March Fat Pole

Our beloved camp storyteller, Chuck Stead, recalls a unique vernal equinox tradition…
I had long known about Winter and Summer Solstice. Winter Solstice is the longest night and Summer Solstice is the longest day. Celebrations on Winter Solstice involve lighting a fire and gathering around it and such, as you ‘light the night’ for the Sun to find its way back. Celebrations for Summer Solstice involved staying up all night (it being the shortest night of the year) and welcoming the return of the lengthening night. But Uncle Mal now told us there was also ‘Equinox’: in the Fall it was called Autumnal Equinox, celebrating the harvest, and in the Spring it was a Vernal Equinox to celebrate the awakening of life in the earth. So, there were four points on the calendar. At Winter Solstice was the longest night; at Summer was the shortest night…but what of the Equinox times?
Ricky Cramshaw, Cindy Maloney, and I were sitting in the Paint Shop watching Uncle Mal wind his wrist watch. Our dads all had pocket watches, but Mal was a wrist watch sort of fellow. He was talking about the Vernal Equinox that was coming up in a few days. I had just said, “But I don’t think anybody does anything for it.”
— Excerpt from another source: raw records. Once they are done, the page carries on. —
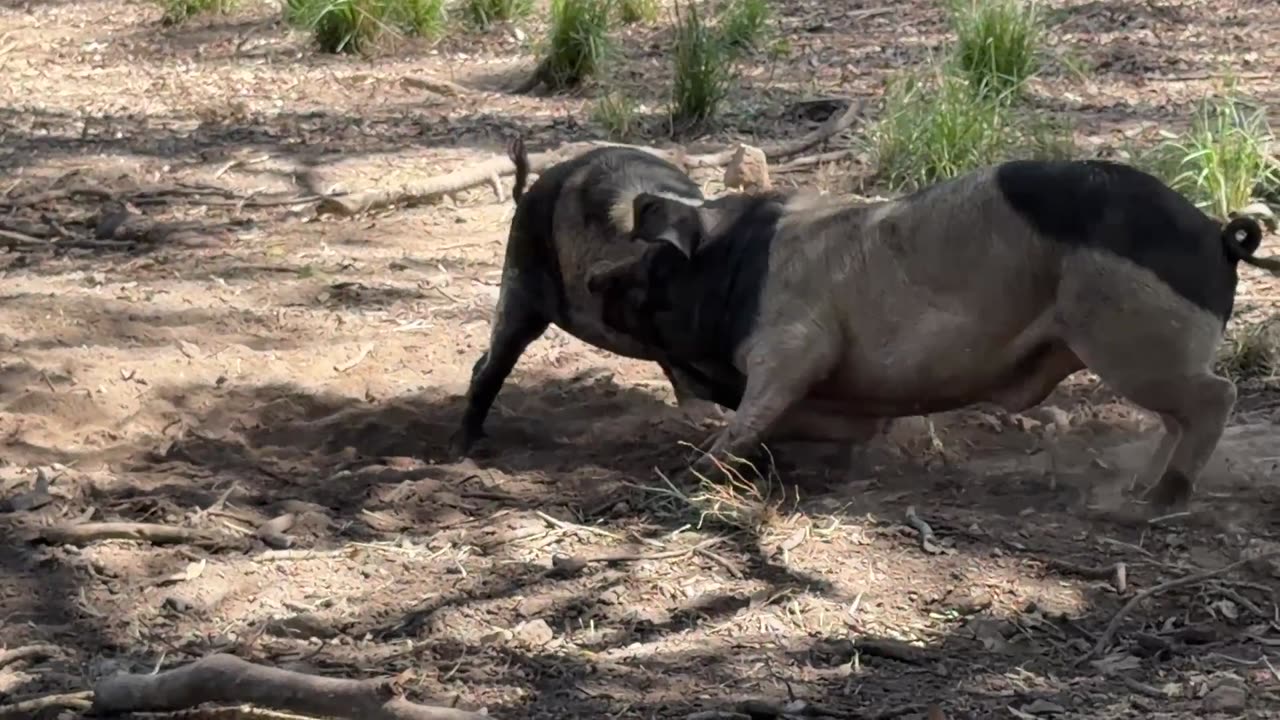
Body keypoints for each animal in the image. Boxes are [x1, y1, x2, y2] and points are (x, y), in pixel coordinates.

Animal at [585, 159, 1280, 511]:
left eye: (654, 264)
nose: (594, 277)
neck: (738, 270)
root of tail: (1219, 235)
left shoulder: (795, 340)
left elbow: (757, 406)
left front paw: (693, 467)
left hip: (1129, 337)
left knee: (1214, 398)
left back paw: (1161, 498)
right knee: (1175, 418)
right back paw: (1141, 488)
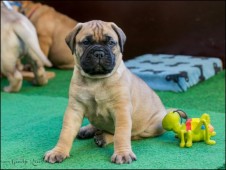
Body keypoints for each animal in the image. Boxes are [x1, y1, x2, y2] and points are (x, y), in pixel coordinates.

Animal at [44, 20, 168, 165]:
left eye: (111, 42)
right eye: (86, 42)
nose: (99, 53)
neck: (96, 81)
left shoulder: (121, 110)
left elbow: (121, 133)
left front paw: (123, 153)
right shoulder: (75, 108)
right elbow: (66, 132)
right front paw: (58, 151)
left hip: (153, 126)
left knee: (131, 135)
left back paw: (103, 137)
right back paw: (87, 130)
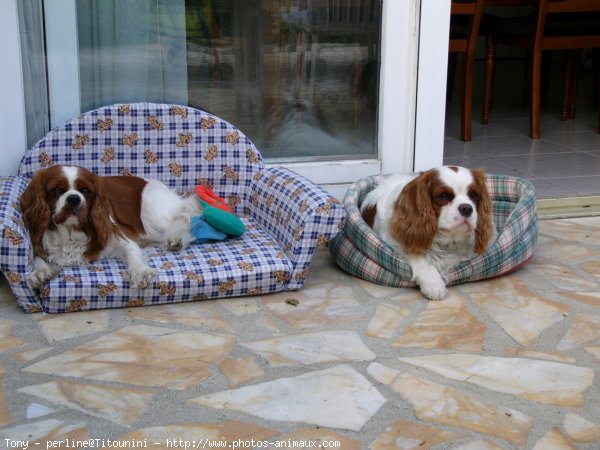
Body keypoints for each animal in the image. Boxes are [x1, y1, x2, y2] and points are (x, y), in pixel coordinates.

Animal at [19, 165, 203, 288]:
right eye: (57, 189)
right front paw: (40, 272)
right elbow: (36, 256)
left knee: (187, 216)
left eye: (85, 191)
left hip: (151, 213)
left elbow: (132, 252)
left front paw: (140, 272)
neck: (71, 233)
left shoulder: (119, 238)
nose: (74, 198)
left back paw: (175, 239)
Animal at [360, 164, 496, 298]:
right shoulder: (395, 241)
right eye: (443, 195)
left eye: (474, 194)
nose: (467, 208)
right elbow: (420, 259)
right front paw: (434, 284)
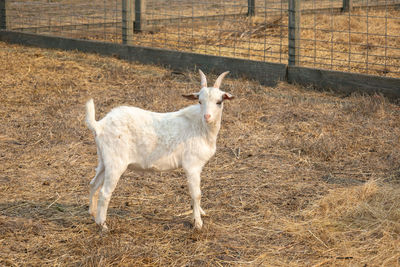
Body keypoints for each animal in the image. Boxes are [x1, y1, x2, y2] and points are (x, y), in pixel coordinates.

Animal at [86, 70, 233, 231]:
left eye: (219, 101)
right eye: (200, 101)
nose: (207, 116)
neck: (200, 127)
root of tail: (99, 125)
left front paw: (200, 212)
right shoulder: (192, 165)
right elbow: (196, 194)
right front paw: (198, 222)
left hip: (103, 160)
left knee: (93, 183)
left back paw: (92, 214)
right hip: (116, 163)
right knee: (105, 192)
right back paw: (103, 225)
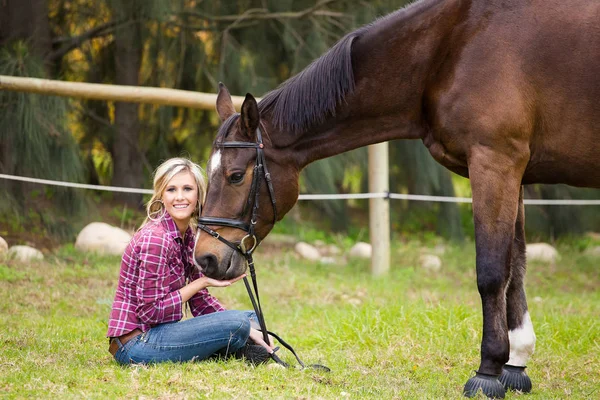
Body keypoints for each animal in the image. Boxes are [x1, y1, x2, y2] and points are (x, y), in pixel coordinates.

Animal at [195, 0, 596, 396]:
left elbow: (493, 271)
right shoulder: (514, 172)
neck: (455, 45)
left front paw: (488, 371)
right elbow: (517, 265)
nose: (205, 257)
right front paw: (515, 364)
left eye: (235, 175)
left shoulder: (495, 162)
Mal looked at me and said, “Oh, well, maybe not much anymore, but there was a time…”. He looked out the dirty shop windows, toward the western sky and said, “They put up a May Pole down in the Fountain Yard and then they’d get the kids to dance around it, dipping in and out and around each other, braiding these long colored ribbons, until they go around enough times that the whole pole is braided with the ribbons!”
Cindy said, “But Uncle Mal, the Vernal Equinox is in March and the pole you talk about is a May Pole. Isn’t that on May Day?”
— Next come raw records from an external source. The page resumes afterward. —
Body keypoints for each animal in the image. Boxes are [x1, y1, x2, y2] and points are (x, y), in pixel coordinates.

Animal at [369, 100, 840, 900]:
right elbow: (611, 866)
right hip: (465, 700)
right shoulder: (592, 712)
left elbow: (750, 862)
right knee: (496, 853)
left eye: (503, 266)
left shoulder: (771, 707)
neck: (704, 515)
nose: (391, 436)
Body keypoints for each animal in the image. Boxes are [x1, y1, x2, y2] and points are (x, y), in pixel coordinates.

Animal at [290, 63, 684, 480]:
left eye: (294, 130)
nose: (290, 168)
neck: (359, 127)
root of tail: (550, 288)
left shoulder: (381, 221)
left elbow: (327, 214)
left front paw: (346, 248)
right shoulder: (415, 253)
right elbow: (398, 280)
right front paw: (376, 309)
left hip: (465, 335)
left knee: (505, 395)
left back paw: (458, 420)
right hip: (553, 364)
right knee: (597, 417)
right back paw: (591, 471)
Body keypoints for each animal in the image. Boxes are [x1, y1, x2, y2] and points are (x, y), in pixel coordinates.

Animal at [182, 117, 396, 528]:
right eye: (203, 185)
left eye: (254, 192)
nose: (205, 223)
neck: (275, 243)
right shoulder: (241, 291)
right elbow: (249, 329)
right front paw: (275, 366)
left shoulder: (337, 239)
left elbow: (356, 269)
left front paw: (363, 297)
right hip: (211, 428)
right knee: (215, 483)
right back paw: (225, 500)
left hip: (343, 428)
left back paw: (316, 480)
Mal looked at her and said, “Well, yeah, you got me there…but the point is, folks in the old-time community used to be more sensitive to the coming season. Vernal Equinox and May Day were times of community gathering.”
Ricky said, “So what do we do on Equinox Day?”
Mal looked at his watch and said, “Well sir, if we lived out West in the flat-lands, on Equinox you can set your watch because Sunrise and Sunset happen exactly at 6 a.m. and at 6 p.m. And if you stay up all night, from 6 p.m. when sunsets, it’ll rise pretty much at 6 a.m. the next day too!”
Ricky said, “So day and night are equal in length, just 12 hours each?”
“Yes, they are, but then the day starts getting longer and the night shorter.”
Ricky said, “But we don’t live in the flatlands.”
‘No sir, we don’t.”
“Them flatlanders sure are lucky.”
Uncle Mal said, “I don’t think so, I like to have some hills around me.”
Cindy said, “So, what sort of thing do we do on Vernal Equinox?”
I said, “We could do the May Pole?”
Cindy shook her head and said, “But that’s for May.”
Ricky said, “Then let’s do a March Pole!”
Uncle Mal asked him, “And what would you wrap around it?”
“Licorice!”
I said, “No! That’s a waste of good licorice!”
He said, “Then let’s wrap the pole with bad licorice!”
Mal said, “Tell you what. We’ll put a pole in the ground and nail some suet to it.”
“What?”
“You know, some hard chunk of mutton fat.”
I said, “You want to make a March Fat Pole?”
He said, “This time of year, with spring not really kicked in yet, the birds could use a little help. We can put up a pole and nail some suet cakes to it and that’ll give the birds a little something to hold them over. Then come April the bugs start coming around and the worms start showing up, so our March Pole can be for the birds. What do you say?”
We agreed. Mal looked around in the shop and found an eight-foot wooden rod. We climbed into his truck and rode down to the feed store at Ramsey. He bought three suet cakes that were packed with bird seed and nuts. We rode back up to the Paint Shop and Mal picked out a spot in the back near the tracks, where he dug into the ground about a foot and a half deep. He nailed the three suet cakes to the pole, and then we gathered some broken rock near the tracks and dumped them into the hole, once he had stood the pole there. He patted down some dirt and more gravel around the base of the pole. We felt it. It was firm.
For the next few days whenever we could, we would go visit our March Fat Pole. Every time we came to it, we saw all kinds of birds feeding on it: sparrows, juncos, jays, cardinals, robins, and starlings. On March 22nd (which was Vernal Equinox that year) we found a Downy Woodpecker there pecking away at the suet/seed cake. Ricky ran to the pole and danced around it singing a March Fat Pole song he made up. Then, when we went there the next day, all three suet cakes were torn to pieces and all over the muddy ground were lots of raccoon tracks. The tracks were clear and fresh. We pressed our fingers into the tracks and closed our eyes. It was believed that this was a way to learn what the raccoons were thinking. We hunkered down quietly with our fingers pressed into the raccoon tracks. After a bit Ricky announced that he got a message of raccoon thoughts. He said to us, “Yummy, good suet on this stick!”